* [What you need to do]
Copy out the part of the transistor forum post starting with "If these contain" and going on through "see gold ring.".
─── Reading text
# TO-5 18 39 transistors



## eastky (Dec 20, 2013)

Hello all hope everyone is doing well. Well I am still collecting scrap and studying the forum. I wanted to put this post up as an informative post. I don't have any yield numbers for gold on these type transistors. As usual I have read some post pertaining to the top hat transistors here on the forum.

I am holding a couple different styles of these right now. TO-5 TO-18 TO-39 and some 8 and 12 lead linear amplifier types I think. Been seeing a lot of these on the bay right now in lots of 50 to 100 and up. So I pulled mine out and got to doing some figuring.

The ones I have the leads are different lengths so I thought lets just even it up so I cut the leads off flush with the bottom of the package. The ones I see on the bay are different lengths. I did have a couple that had 1 and half inch long leads. So
I cut them off and weighed the leads.

Caution should be used some do contain beryllium oxide powder. Among other things thermal grease. Please be careful.

The black GE transistors may or may not contain gold. I have some that have 026 044 033 on the tops and 6230 6532
6536 on the side beside the GE symbol. I don't know if they are date codes or the part # I didn't do a search on them. Mine don't contain any gold. So be cautious when you see the black GE transistors you might buy something that's going to be a losing endeavor.

Some of the transistors will not have gold visible on the outside. You wont know until you pop the top off. Some numbers and brands that contained gold after popping them open.

RCA 2N2270 2N3053 2N5322 date codes 1982 1983 seems early 80s gold a little gold in them.

Motorola 1439G 1723CG 10 lead top hat late 70s. 2N3053 3 lead early 80s.

The list below is for transistors that have visible gold that you can see on the outside of the transistor. If the transistor is mounted on a board you should be able to look for a little gold tab on the side to tell if it will have more gold inside without removing it from the board. That comes in handy when you are looking to buy some boards but cant remove anything from them before you buy it. Just by a visual inspection looking for a gold tab will tell you.

If the transistor is a unattached transistor just look for the gold tab on the side or look at the bottom and you should be able to see gold. It doesn't have to have gold plated leads to have gold inside. Look for the gold tab. 

These numbers are top hats without leads.

TO-18 A small 3 lead package. It takes roughly 1600 of these to make 1 Pound it takes 10 to make 2.8 grams.
If these contain gold you should be able to see the little gold tab or look on the bottom and you will see a gold ring.

TO-5 it is a 3 lead package. It takes roughly 503 of these to make 1 pound. Weighs 0.9 grams each without leads.
Should be able to see gold tab or look on bottom and see gold ring.


TO-39 it is a 3 lead package. Takes roughly 411 of these to make 1 pound. Weighs in at 1.1 grams without leads
look for the gold tab or look at the bottom will be gold plated.

The next 2 are linear amplifiers I think not sure.

8 lead roughly 566 to make 1 pound no leads. Look for gold tab or gold ring on bottom

12 lead roughly 566 to make 1 pound no leads. Look for gold tab or gold ring on bottom.
──────
─── Recorded information
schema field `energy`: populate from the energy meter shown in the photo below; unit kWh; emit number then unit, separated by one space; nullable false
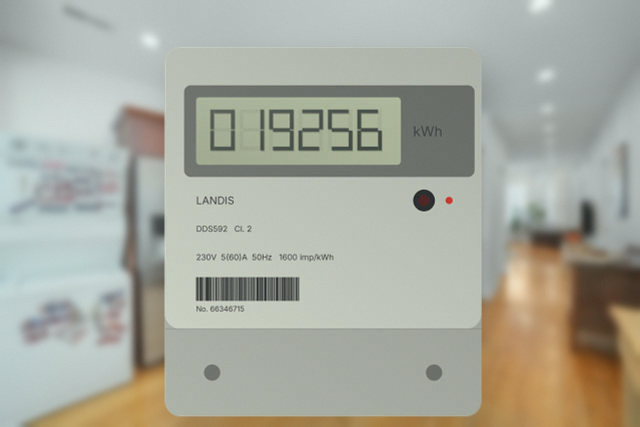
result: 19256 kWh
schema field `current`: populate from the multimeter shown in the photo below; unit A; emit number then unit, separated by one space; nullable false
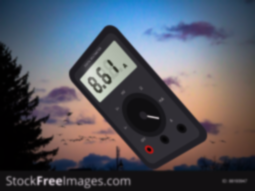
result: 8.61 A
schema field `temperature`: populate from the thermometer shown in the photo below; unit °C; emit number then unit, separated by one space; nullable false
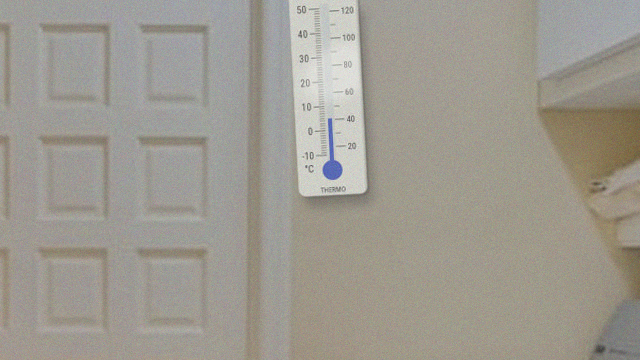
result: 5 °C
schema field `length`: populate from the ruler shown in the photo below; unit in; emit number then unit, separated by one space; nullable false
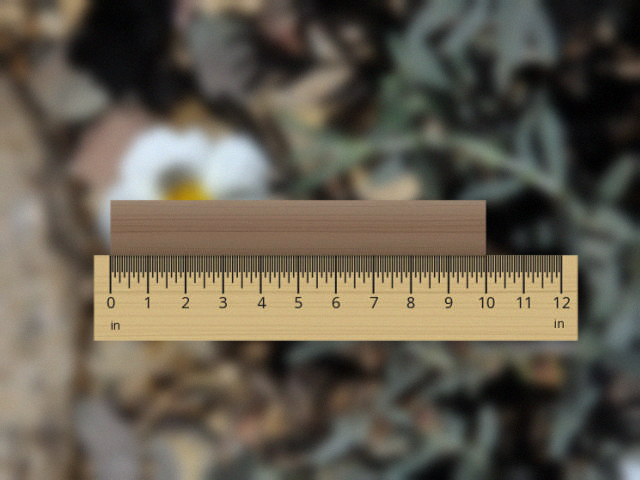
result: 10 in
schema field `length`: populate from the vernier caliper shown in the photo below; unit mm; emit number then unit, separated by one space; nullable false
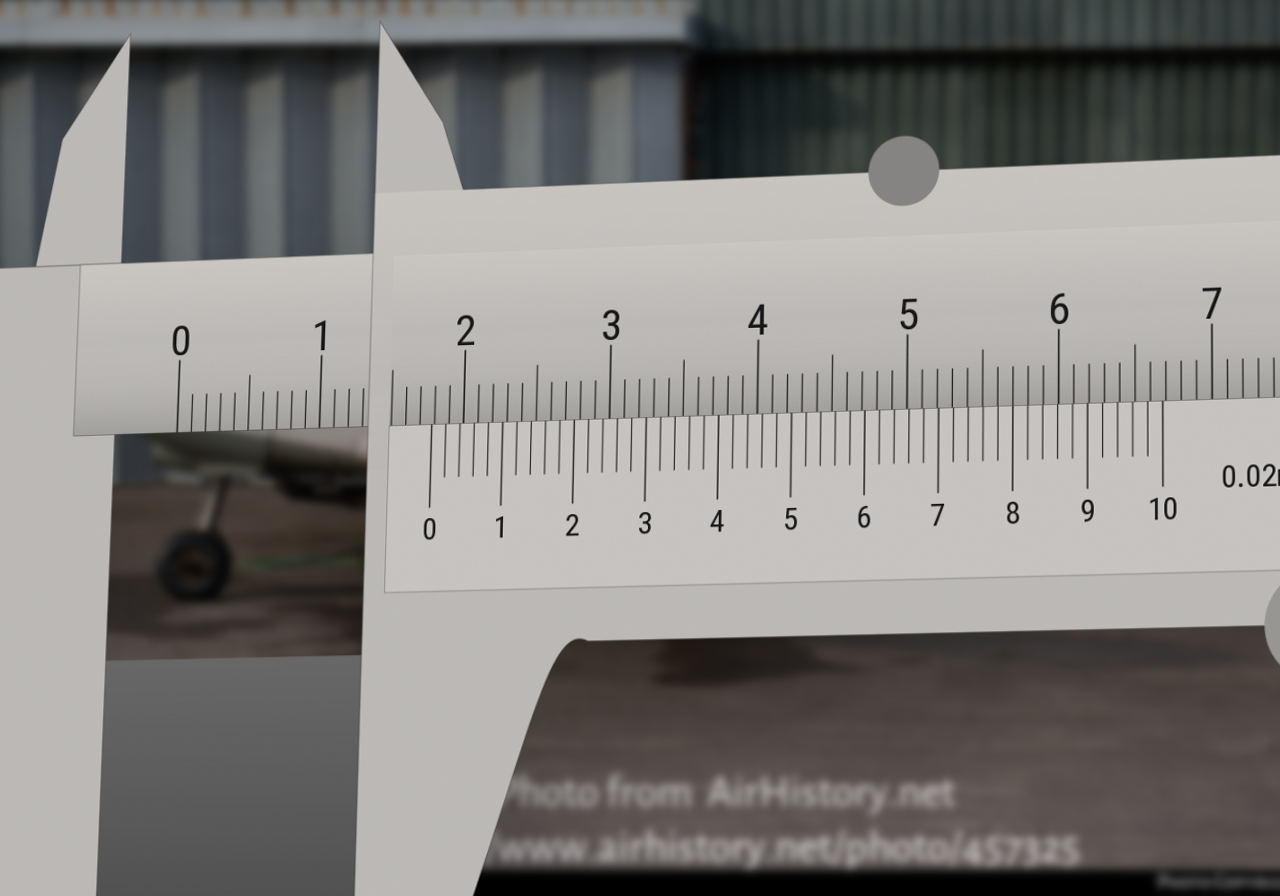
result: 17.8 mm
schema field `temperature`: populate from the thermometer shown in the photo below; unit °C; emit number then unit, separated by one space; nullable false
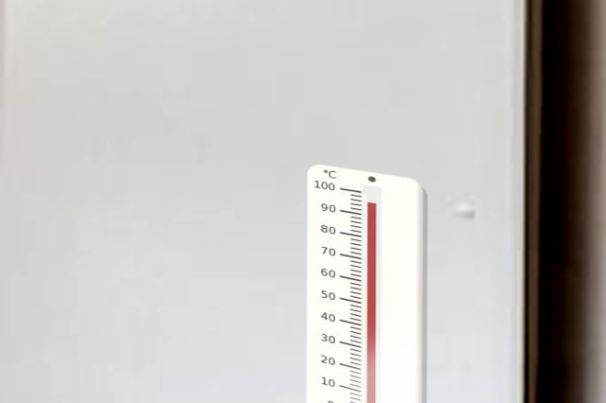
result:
──────
* [Exercise response]
If these contain gold you should be able to see the little gold tab or look on the bottom and you will see a gold ring.

TO-5 it is a 3 lead package. It takes roughly 503 of these to make 1 pound. Weighs 0.9 grams each without leads.
Should be able to see gold tab or look on bottom and see gold ring.